- [Problems to solve]
a) In the passage on Herod the Great, do these statements agree with the text: (i) Herod ordered that his son Antipater be executed upon his death; (ii) Herod died mourned by many; (iii) the killing he ordered covered every child under the age of three? Answer each with yes or no and quote the deciding words.
b) Carry the passage on Herod the Great forward, picking up right after its final sentence.

** Start of Excerpted passage **

Herod issued two commands to be performed upon his death:

1. To execute the recently imprisoned Jewish elders so that the people would be mourning during his death.

2. To execute his son Antipater.

 Winstead, M. B. (2016). Herod the Great. In J. D. Barry, D. Bomar, D. R. Brown, R. Klippenstein, D. Mangum, C. Sinclair Wolcott, … W. Widder (Eds.), The Lexham Bible Dictionary. Bellingham, WA: Lexham Press.

During Herod’s life, things were not much better. His rule was always precarious, his fears of his enemies well-founded, his home life (if one could call it that) was a chaotic mess, and then, he died a horrible death to almost no one’s sorrow. One today can visit the remains of his fortress at the famed cite Masada. He lived in power and luxury, but not in peace and security.

One great piece of evidence of his maniacal insecurities was his terror at hearing “the King of the Jews” had been born. At such news he sought to compromise those seeking to find and worship the newborn king and when foiled he proceeded to order the murder of every child under the age of two in the birth town (Bethlehem). Such a person would have either an overwhelming grieved conscience for such command or a seared conscience of utter indifference even in such context, the latter likely being the worse condition.

** End of Excerpted passage **
** Start of Extracted information **

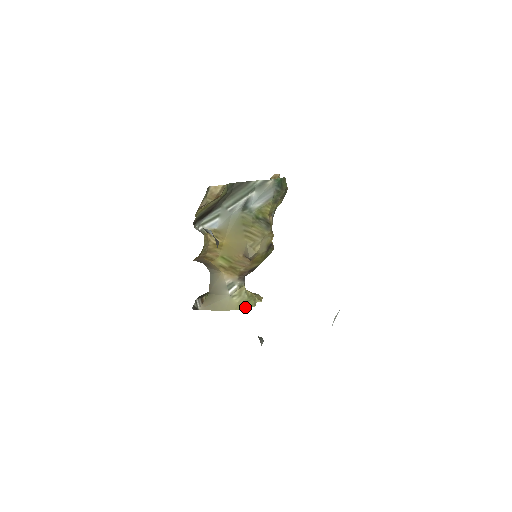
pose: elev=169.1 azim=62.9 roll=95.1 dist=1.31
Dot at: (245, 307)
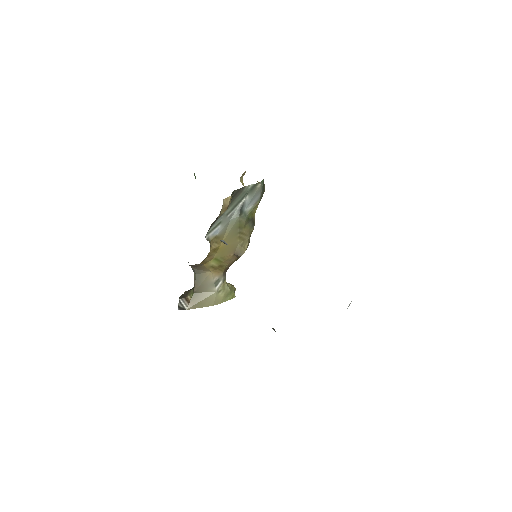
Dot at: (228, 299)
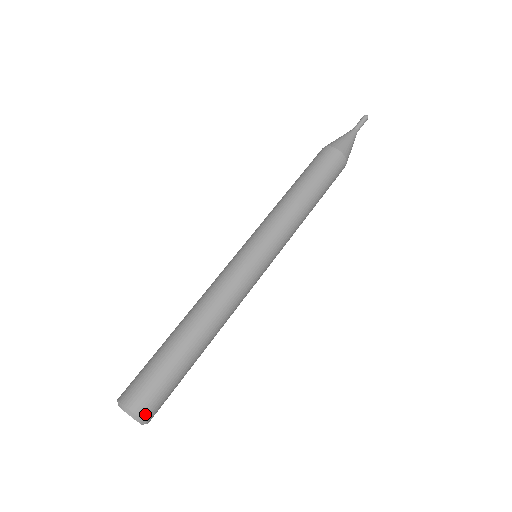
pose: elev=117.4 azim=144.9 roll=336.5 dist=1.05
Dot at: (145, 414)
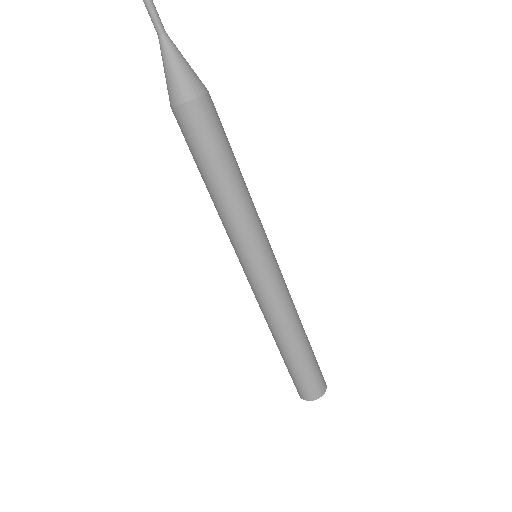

** End of Extracted information **
** Start of Extracted information **

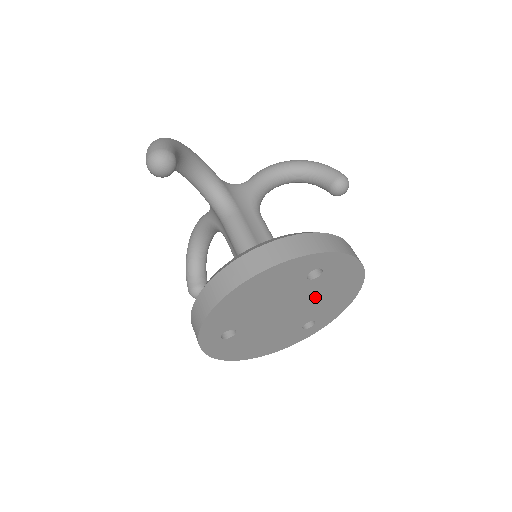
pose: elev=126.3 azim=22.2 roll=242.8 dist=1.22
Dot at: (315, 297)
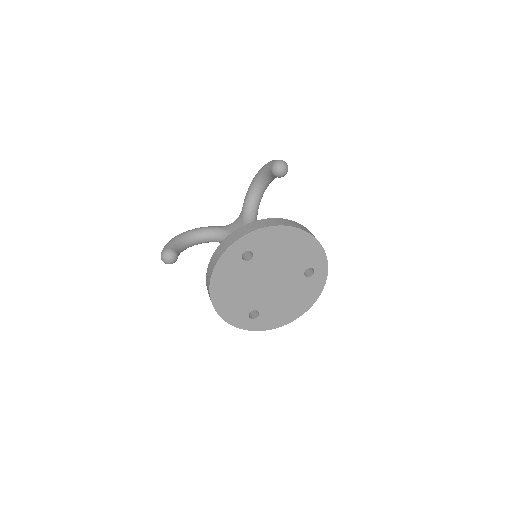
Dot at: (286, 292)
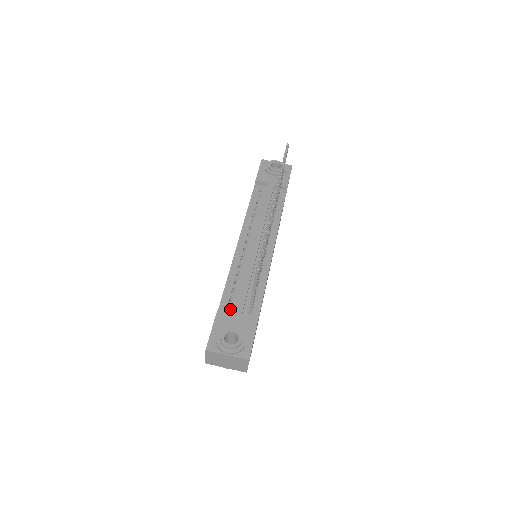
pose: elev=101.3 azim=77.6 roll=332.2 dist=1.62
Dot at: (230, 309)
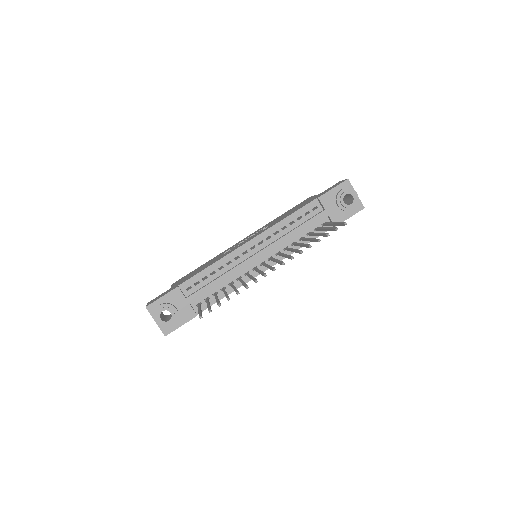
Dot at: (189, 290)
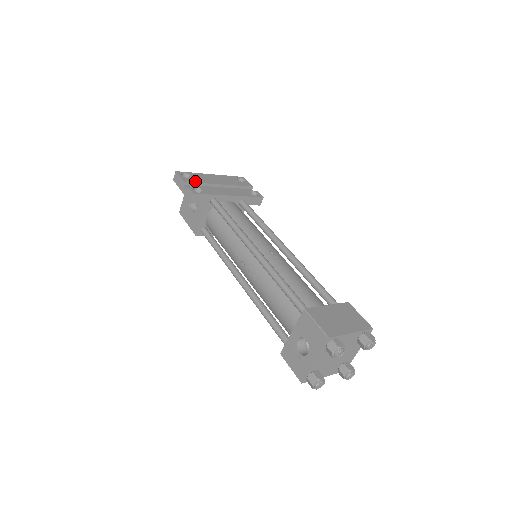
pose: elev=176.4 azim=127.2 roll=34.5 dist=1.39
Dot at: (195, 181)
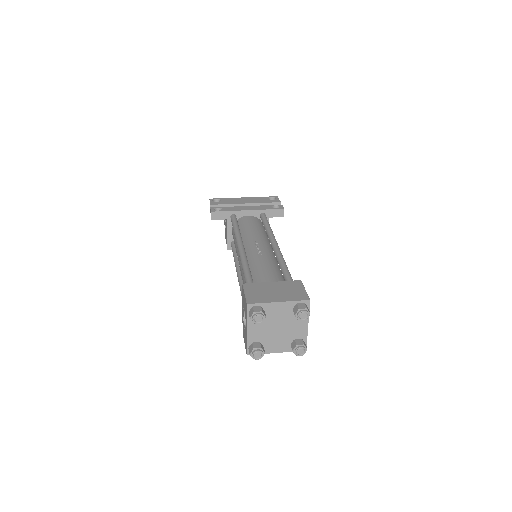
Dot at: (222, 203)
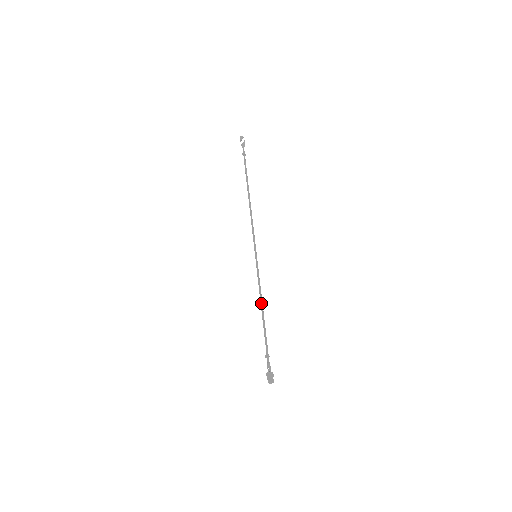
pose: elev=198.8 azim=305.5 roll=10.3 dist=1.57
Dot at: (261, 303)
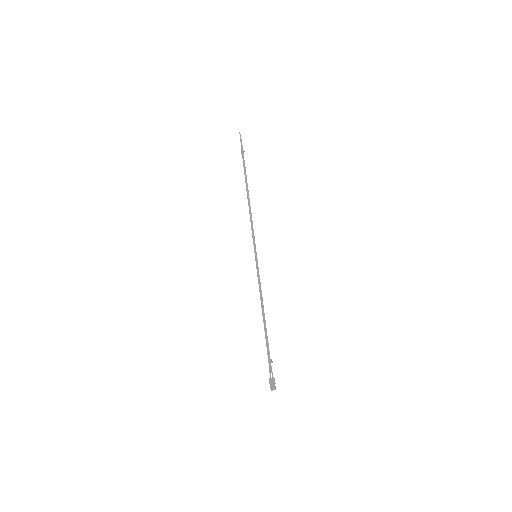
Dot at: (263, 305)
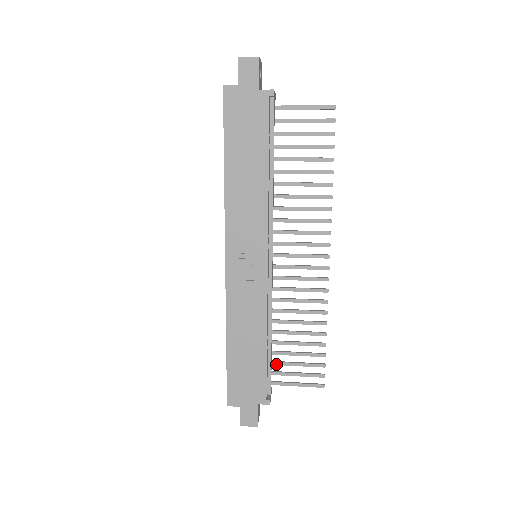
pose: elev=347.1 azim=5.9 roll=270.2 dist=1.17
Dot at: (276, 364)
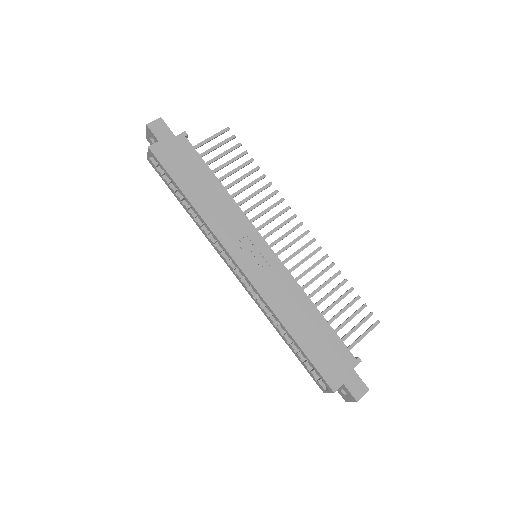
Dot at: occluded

** End of Extracted information **

- [Expected responses]
a)
(i) Yes: "To execute his son Antipater."
(ii) No: "he died a horrible death to almost no one’s sorrow"
(iii) No: "every child under the age of two in the birth town (Bethlehem)"

b)
As the instantiation of Rome’s rule, Herod personified The Political Industry (TPI) about which we shall learn a great deal in this Gospel, as well as the rest of the New Testament.

Zacharais the Priest

We are next introduced to Zacharias a priest from the line of Aaron within the tribe of Levi. He stands at this very point of the narrative at the highest point of responsibility representing the Mosaic Law fulfilling the essential demonstration of by an act of imputation, the blood of an innocent animal, is made representative of the substitutionary death covering both literally and in anticipation the Mercy Seat in the Holy of Holies of the Temple shielding, as it were, the judgment of the tablets of the Ten Commandments from the judgment of God.

In this way and sense, Zacharias represented God’s Chosen People, the Jews, and his role of that fulfilling the requirements of the Mosaic Covenant. As will be discussed he serves as a precursor to The Religion Industry (TRI).

Zacharias in the events recorded in our present passage is a faithful man but not a man of faith. He was faithful in his fulfillment of offering incense to God in the Temple. But he did not believe the God-sent Angel, Gabriel, standing directly before him. In this way, he was truly representative of TRI at the time: following at least outwardly the Mosaic Covenant but inwardly not characterized by true belief, even of a miraculous messenger from God. Such unbelief would continue in response to the promised son to Zacharias, who we later learn to be John the Baptist, and further in response to the very Messiah / Christ, and even further to the post-Resurrection testimony of Jesus Himself, and His Apostles as recorded in Acts and the Epistles.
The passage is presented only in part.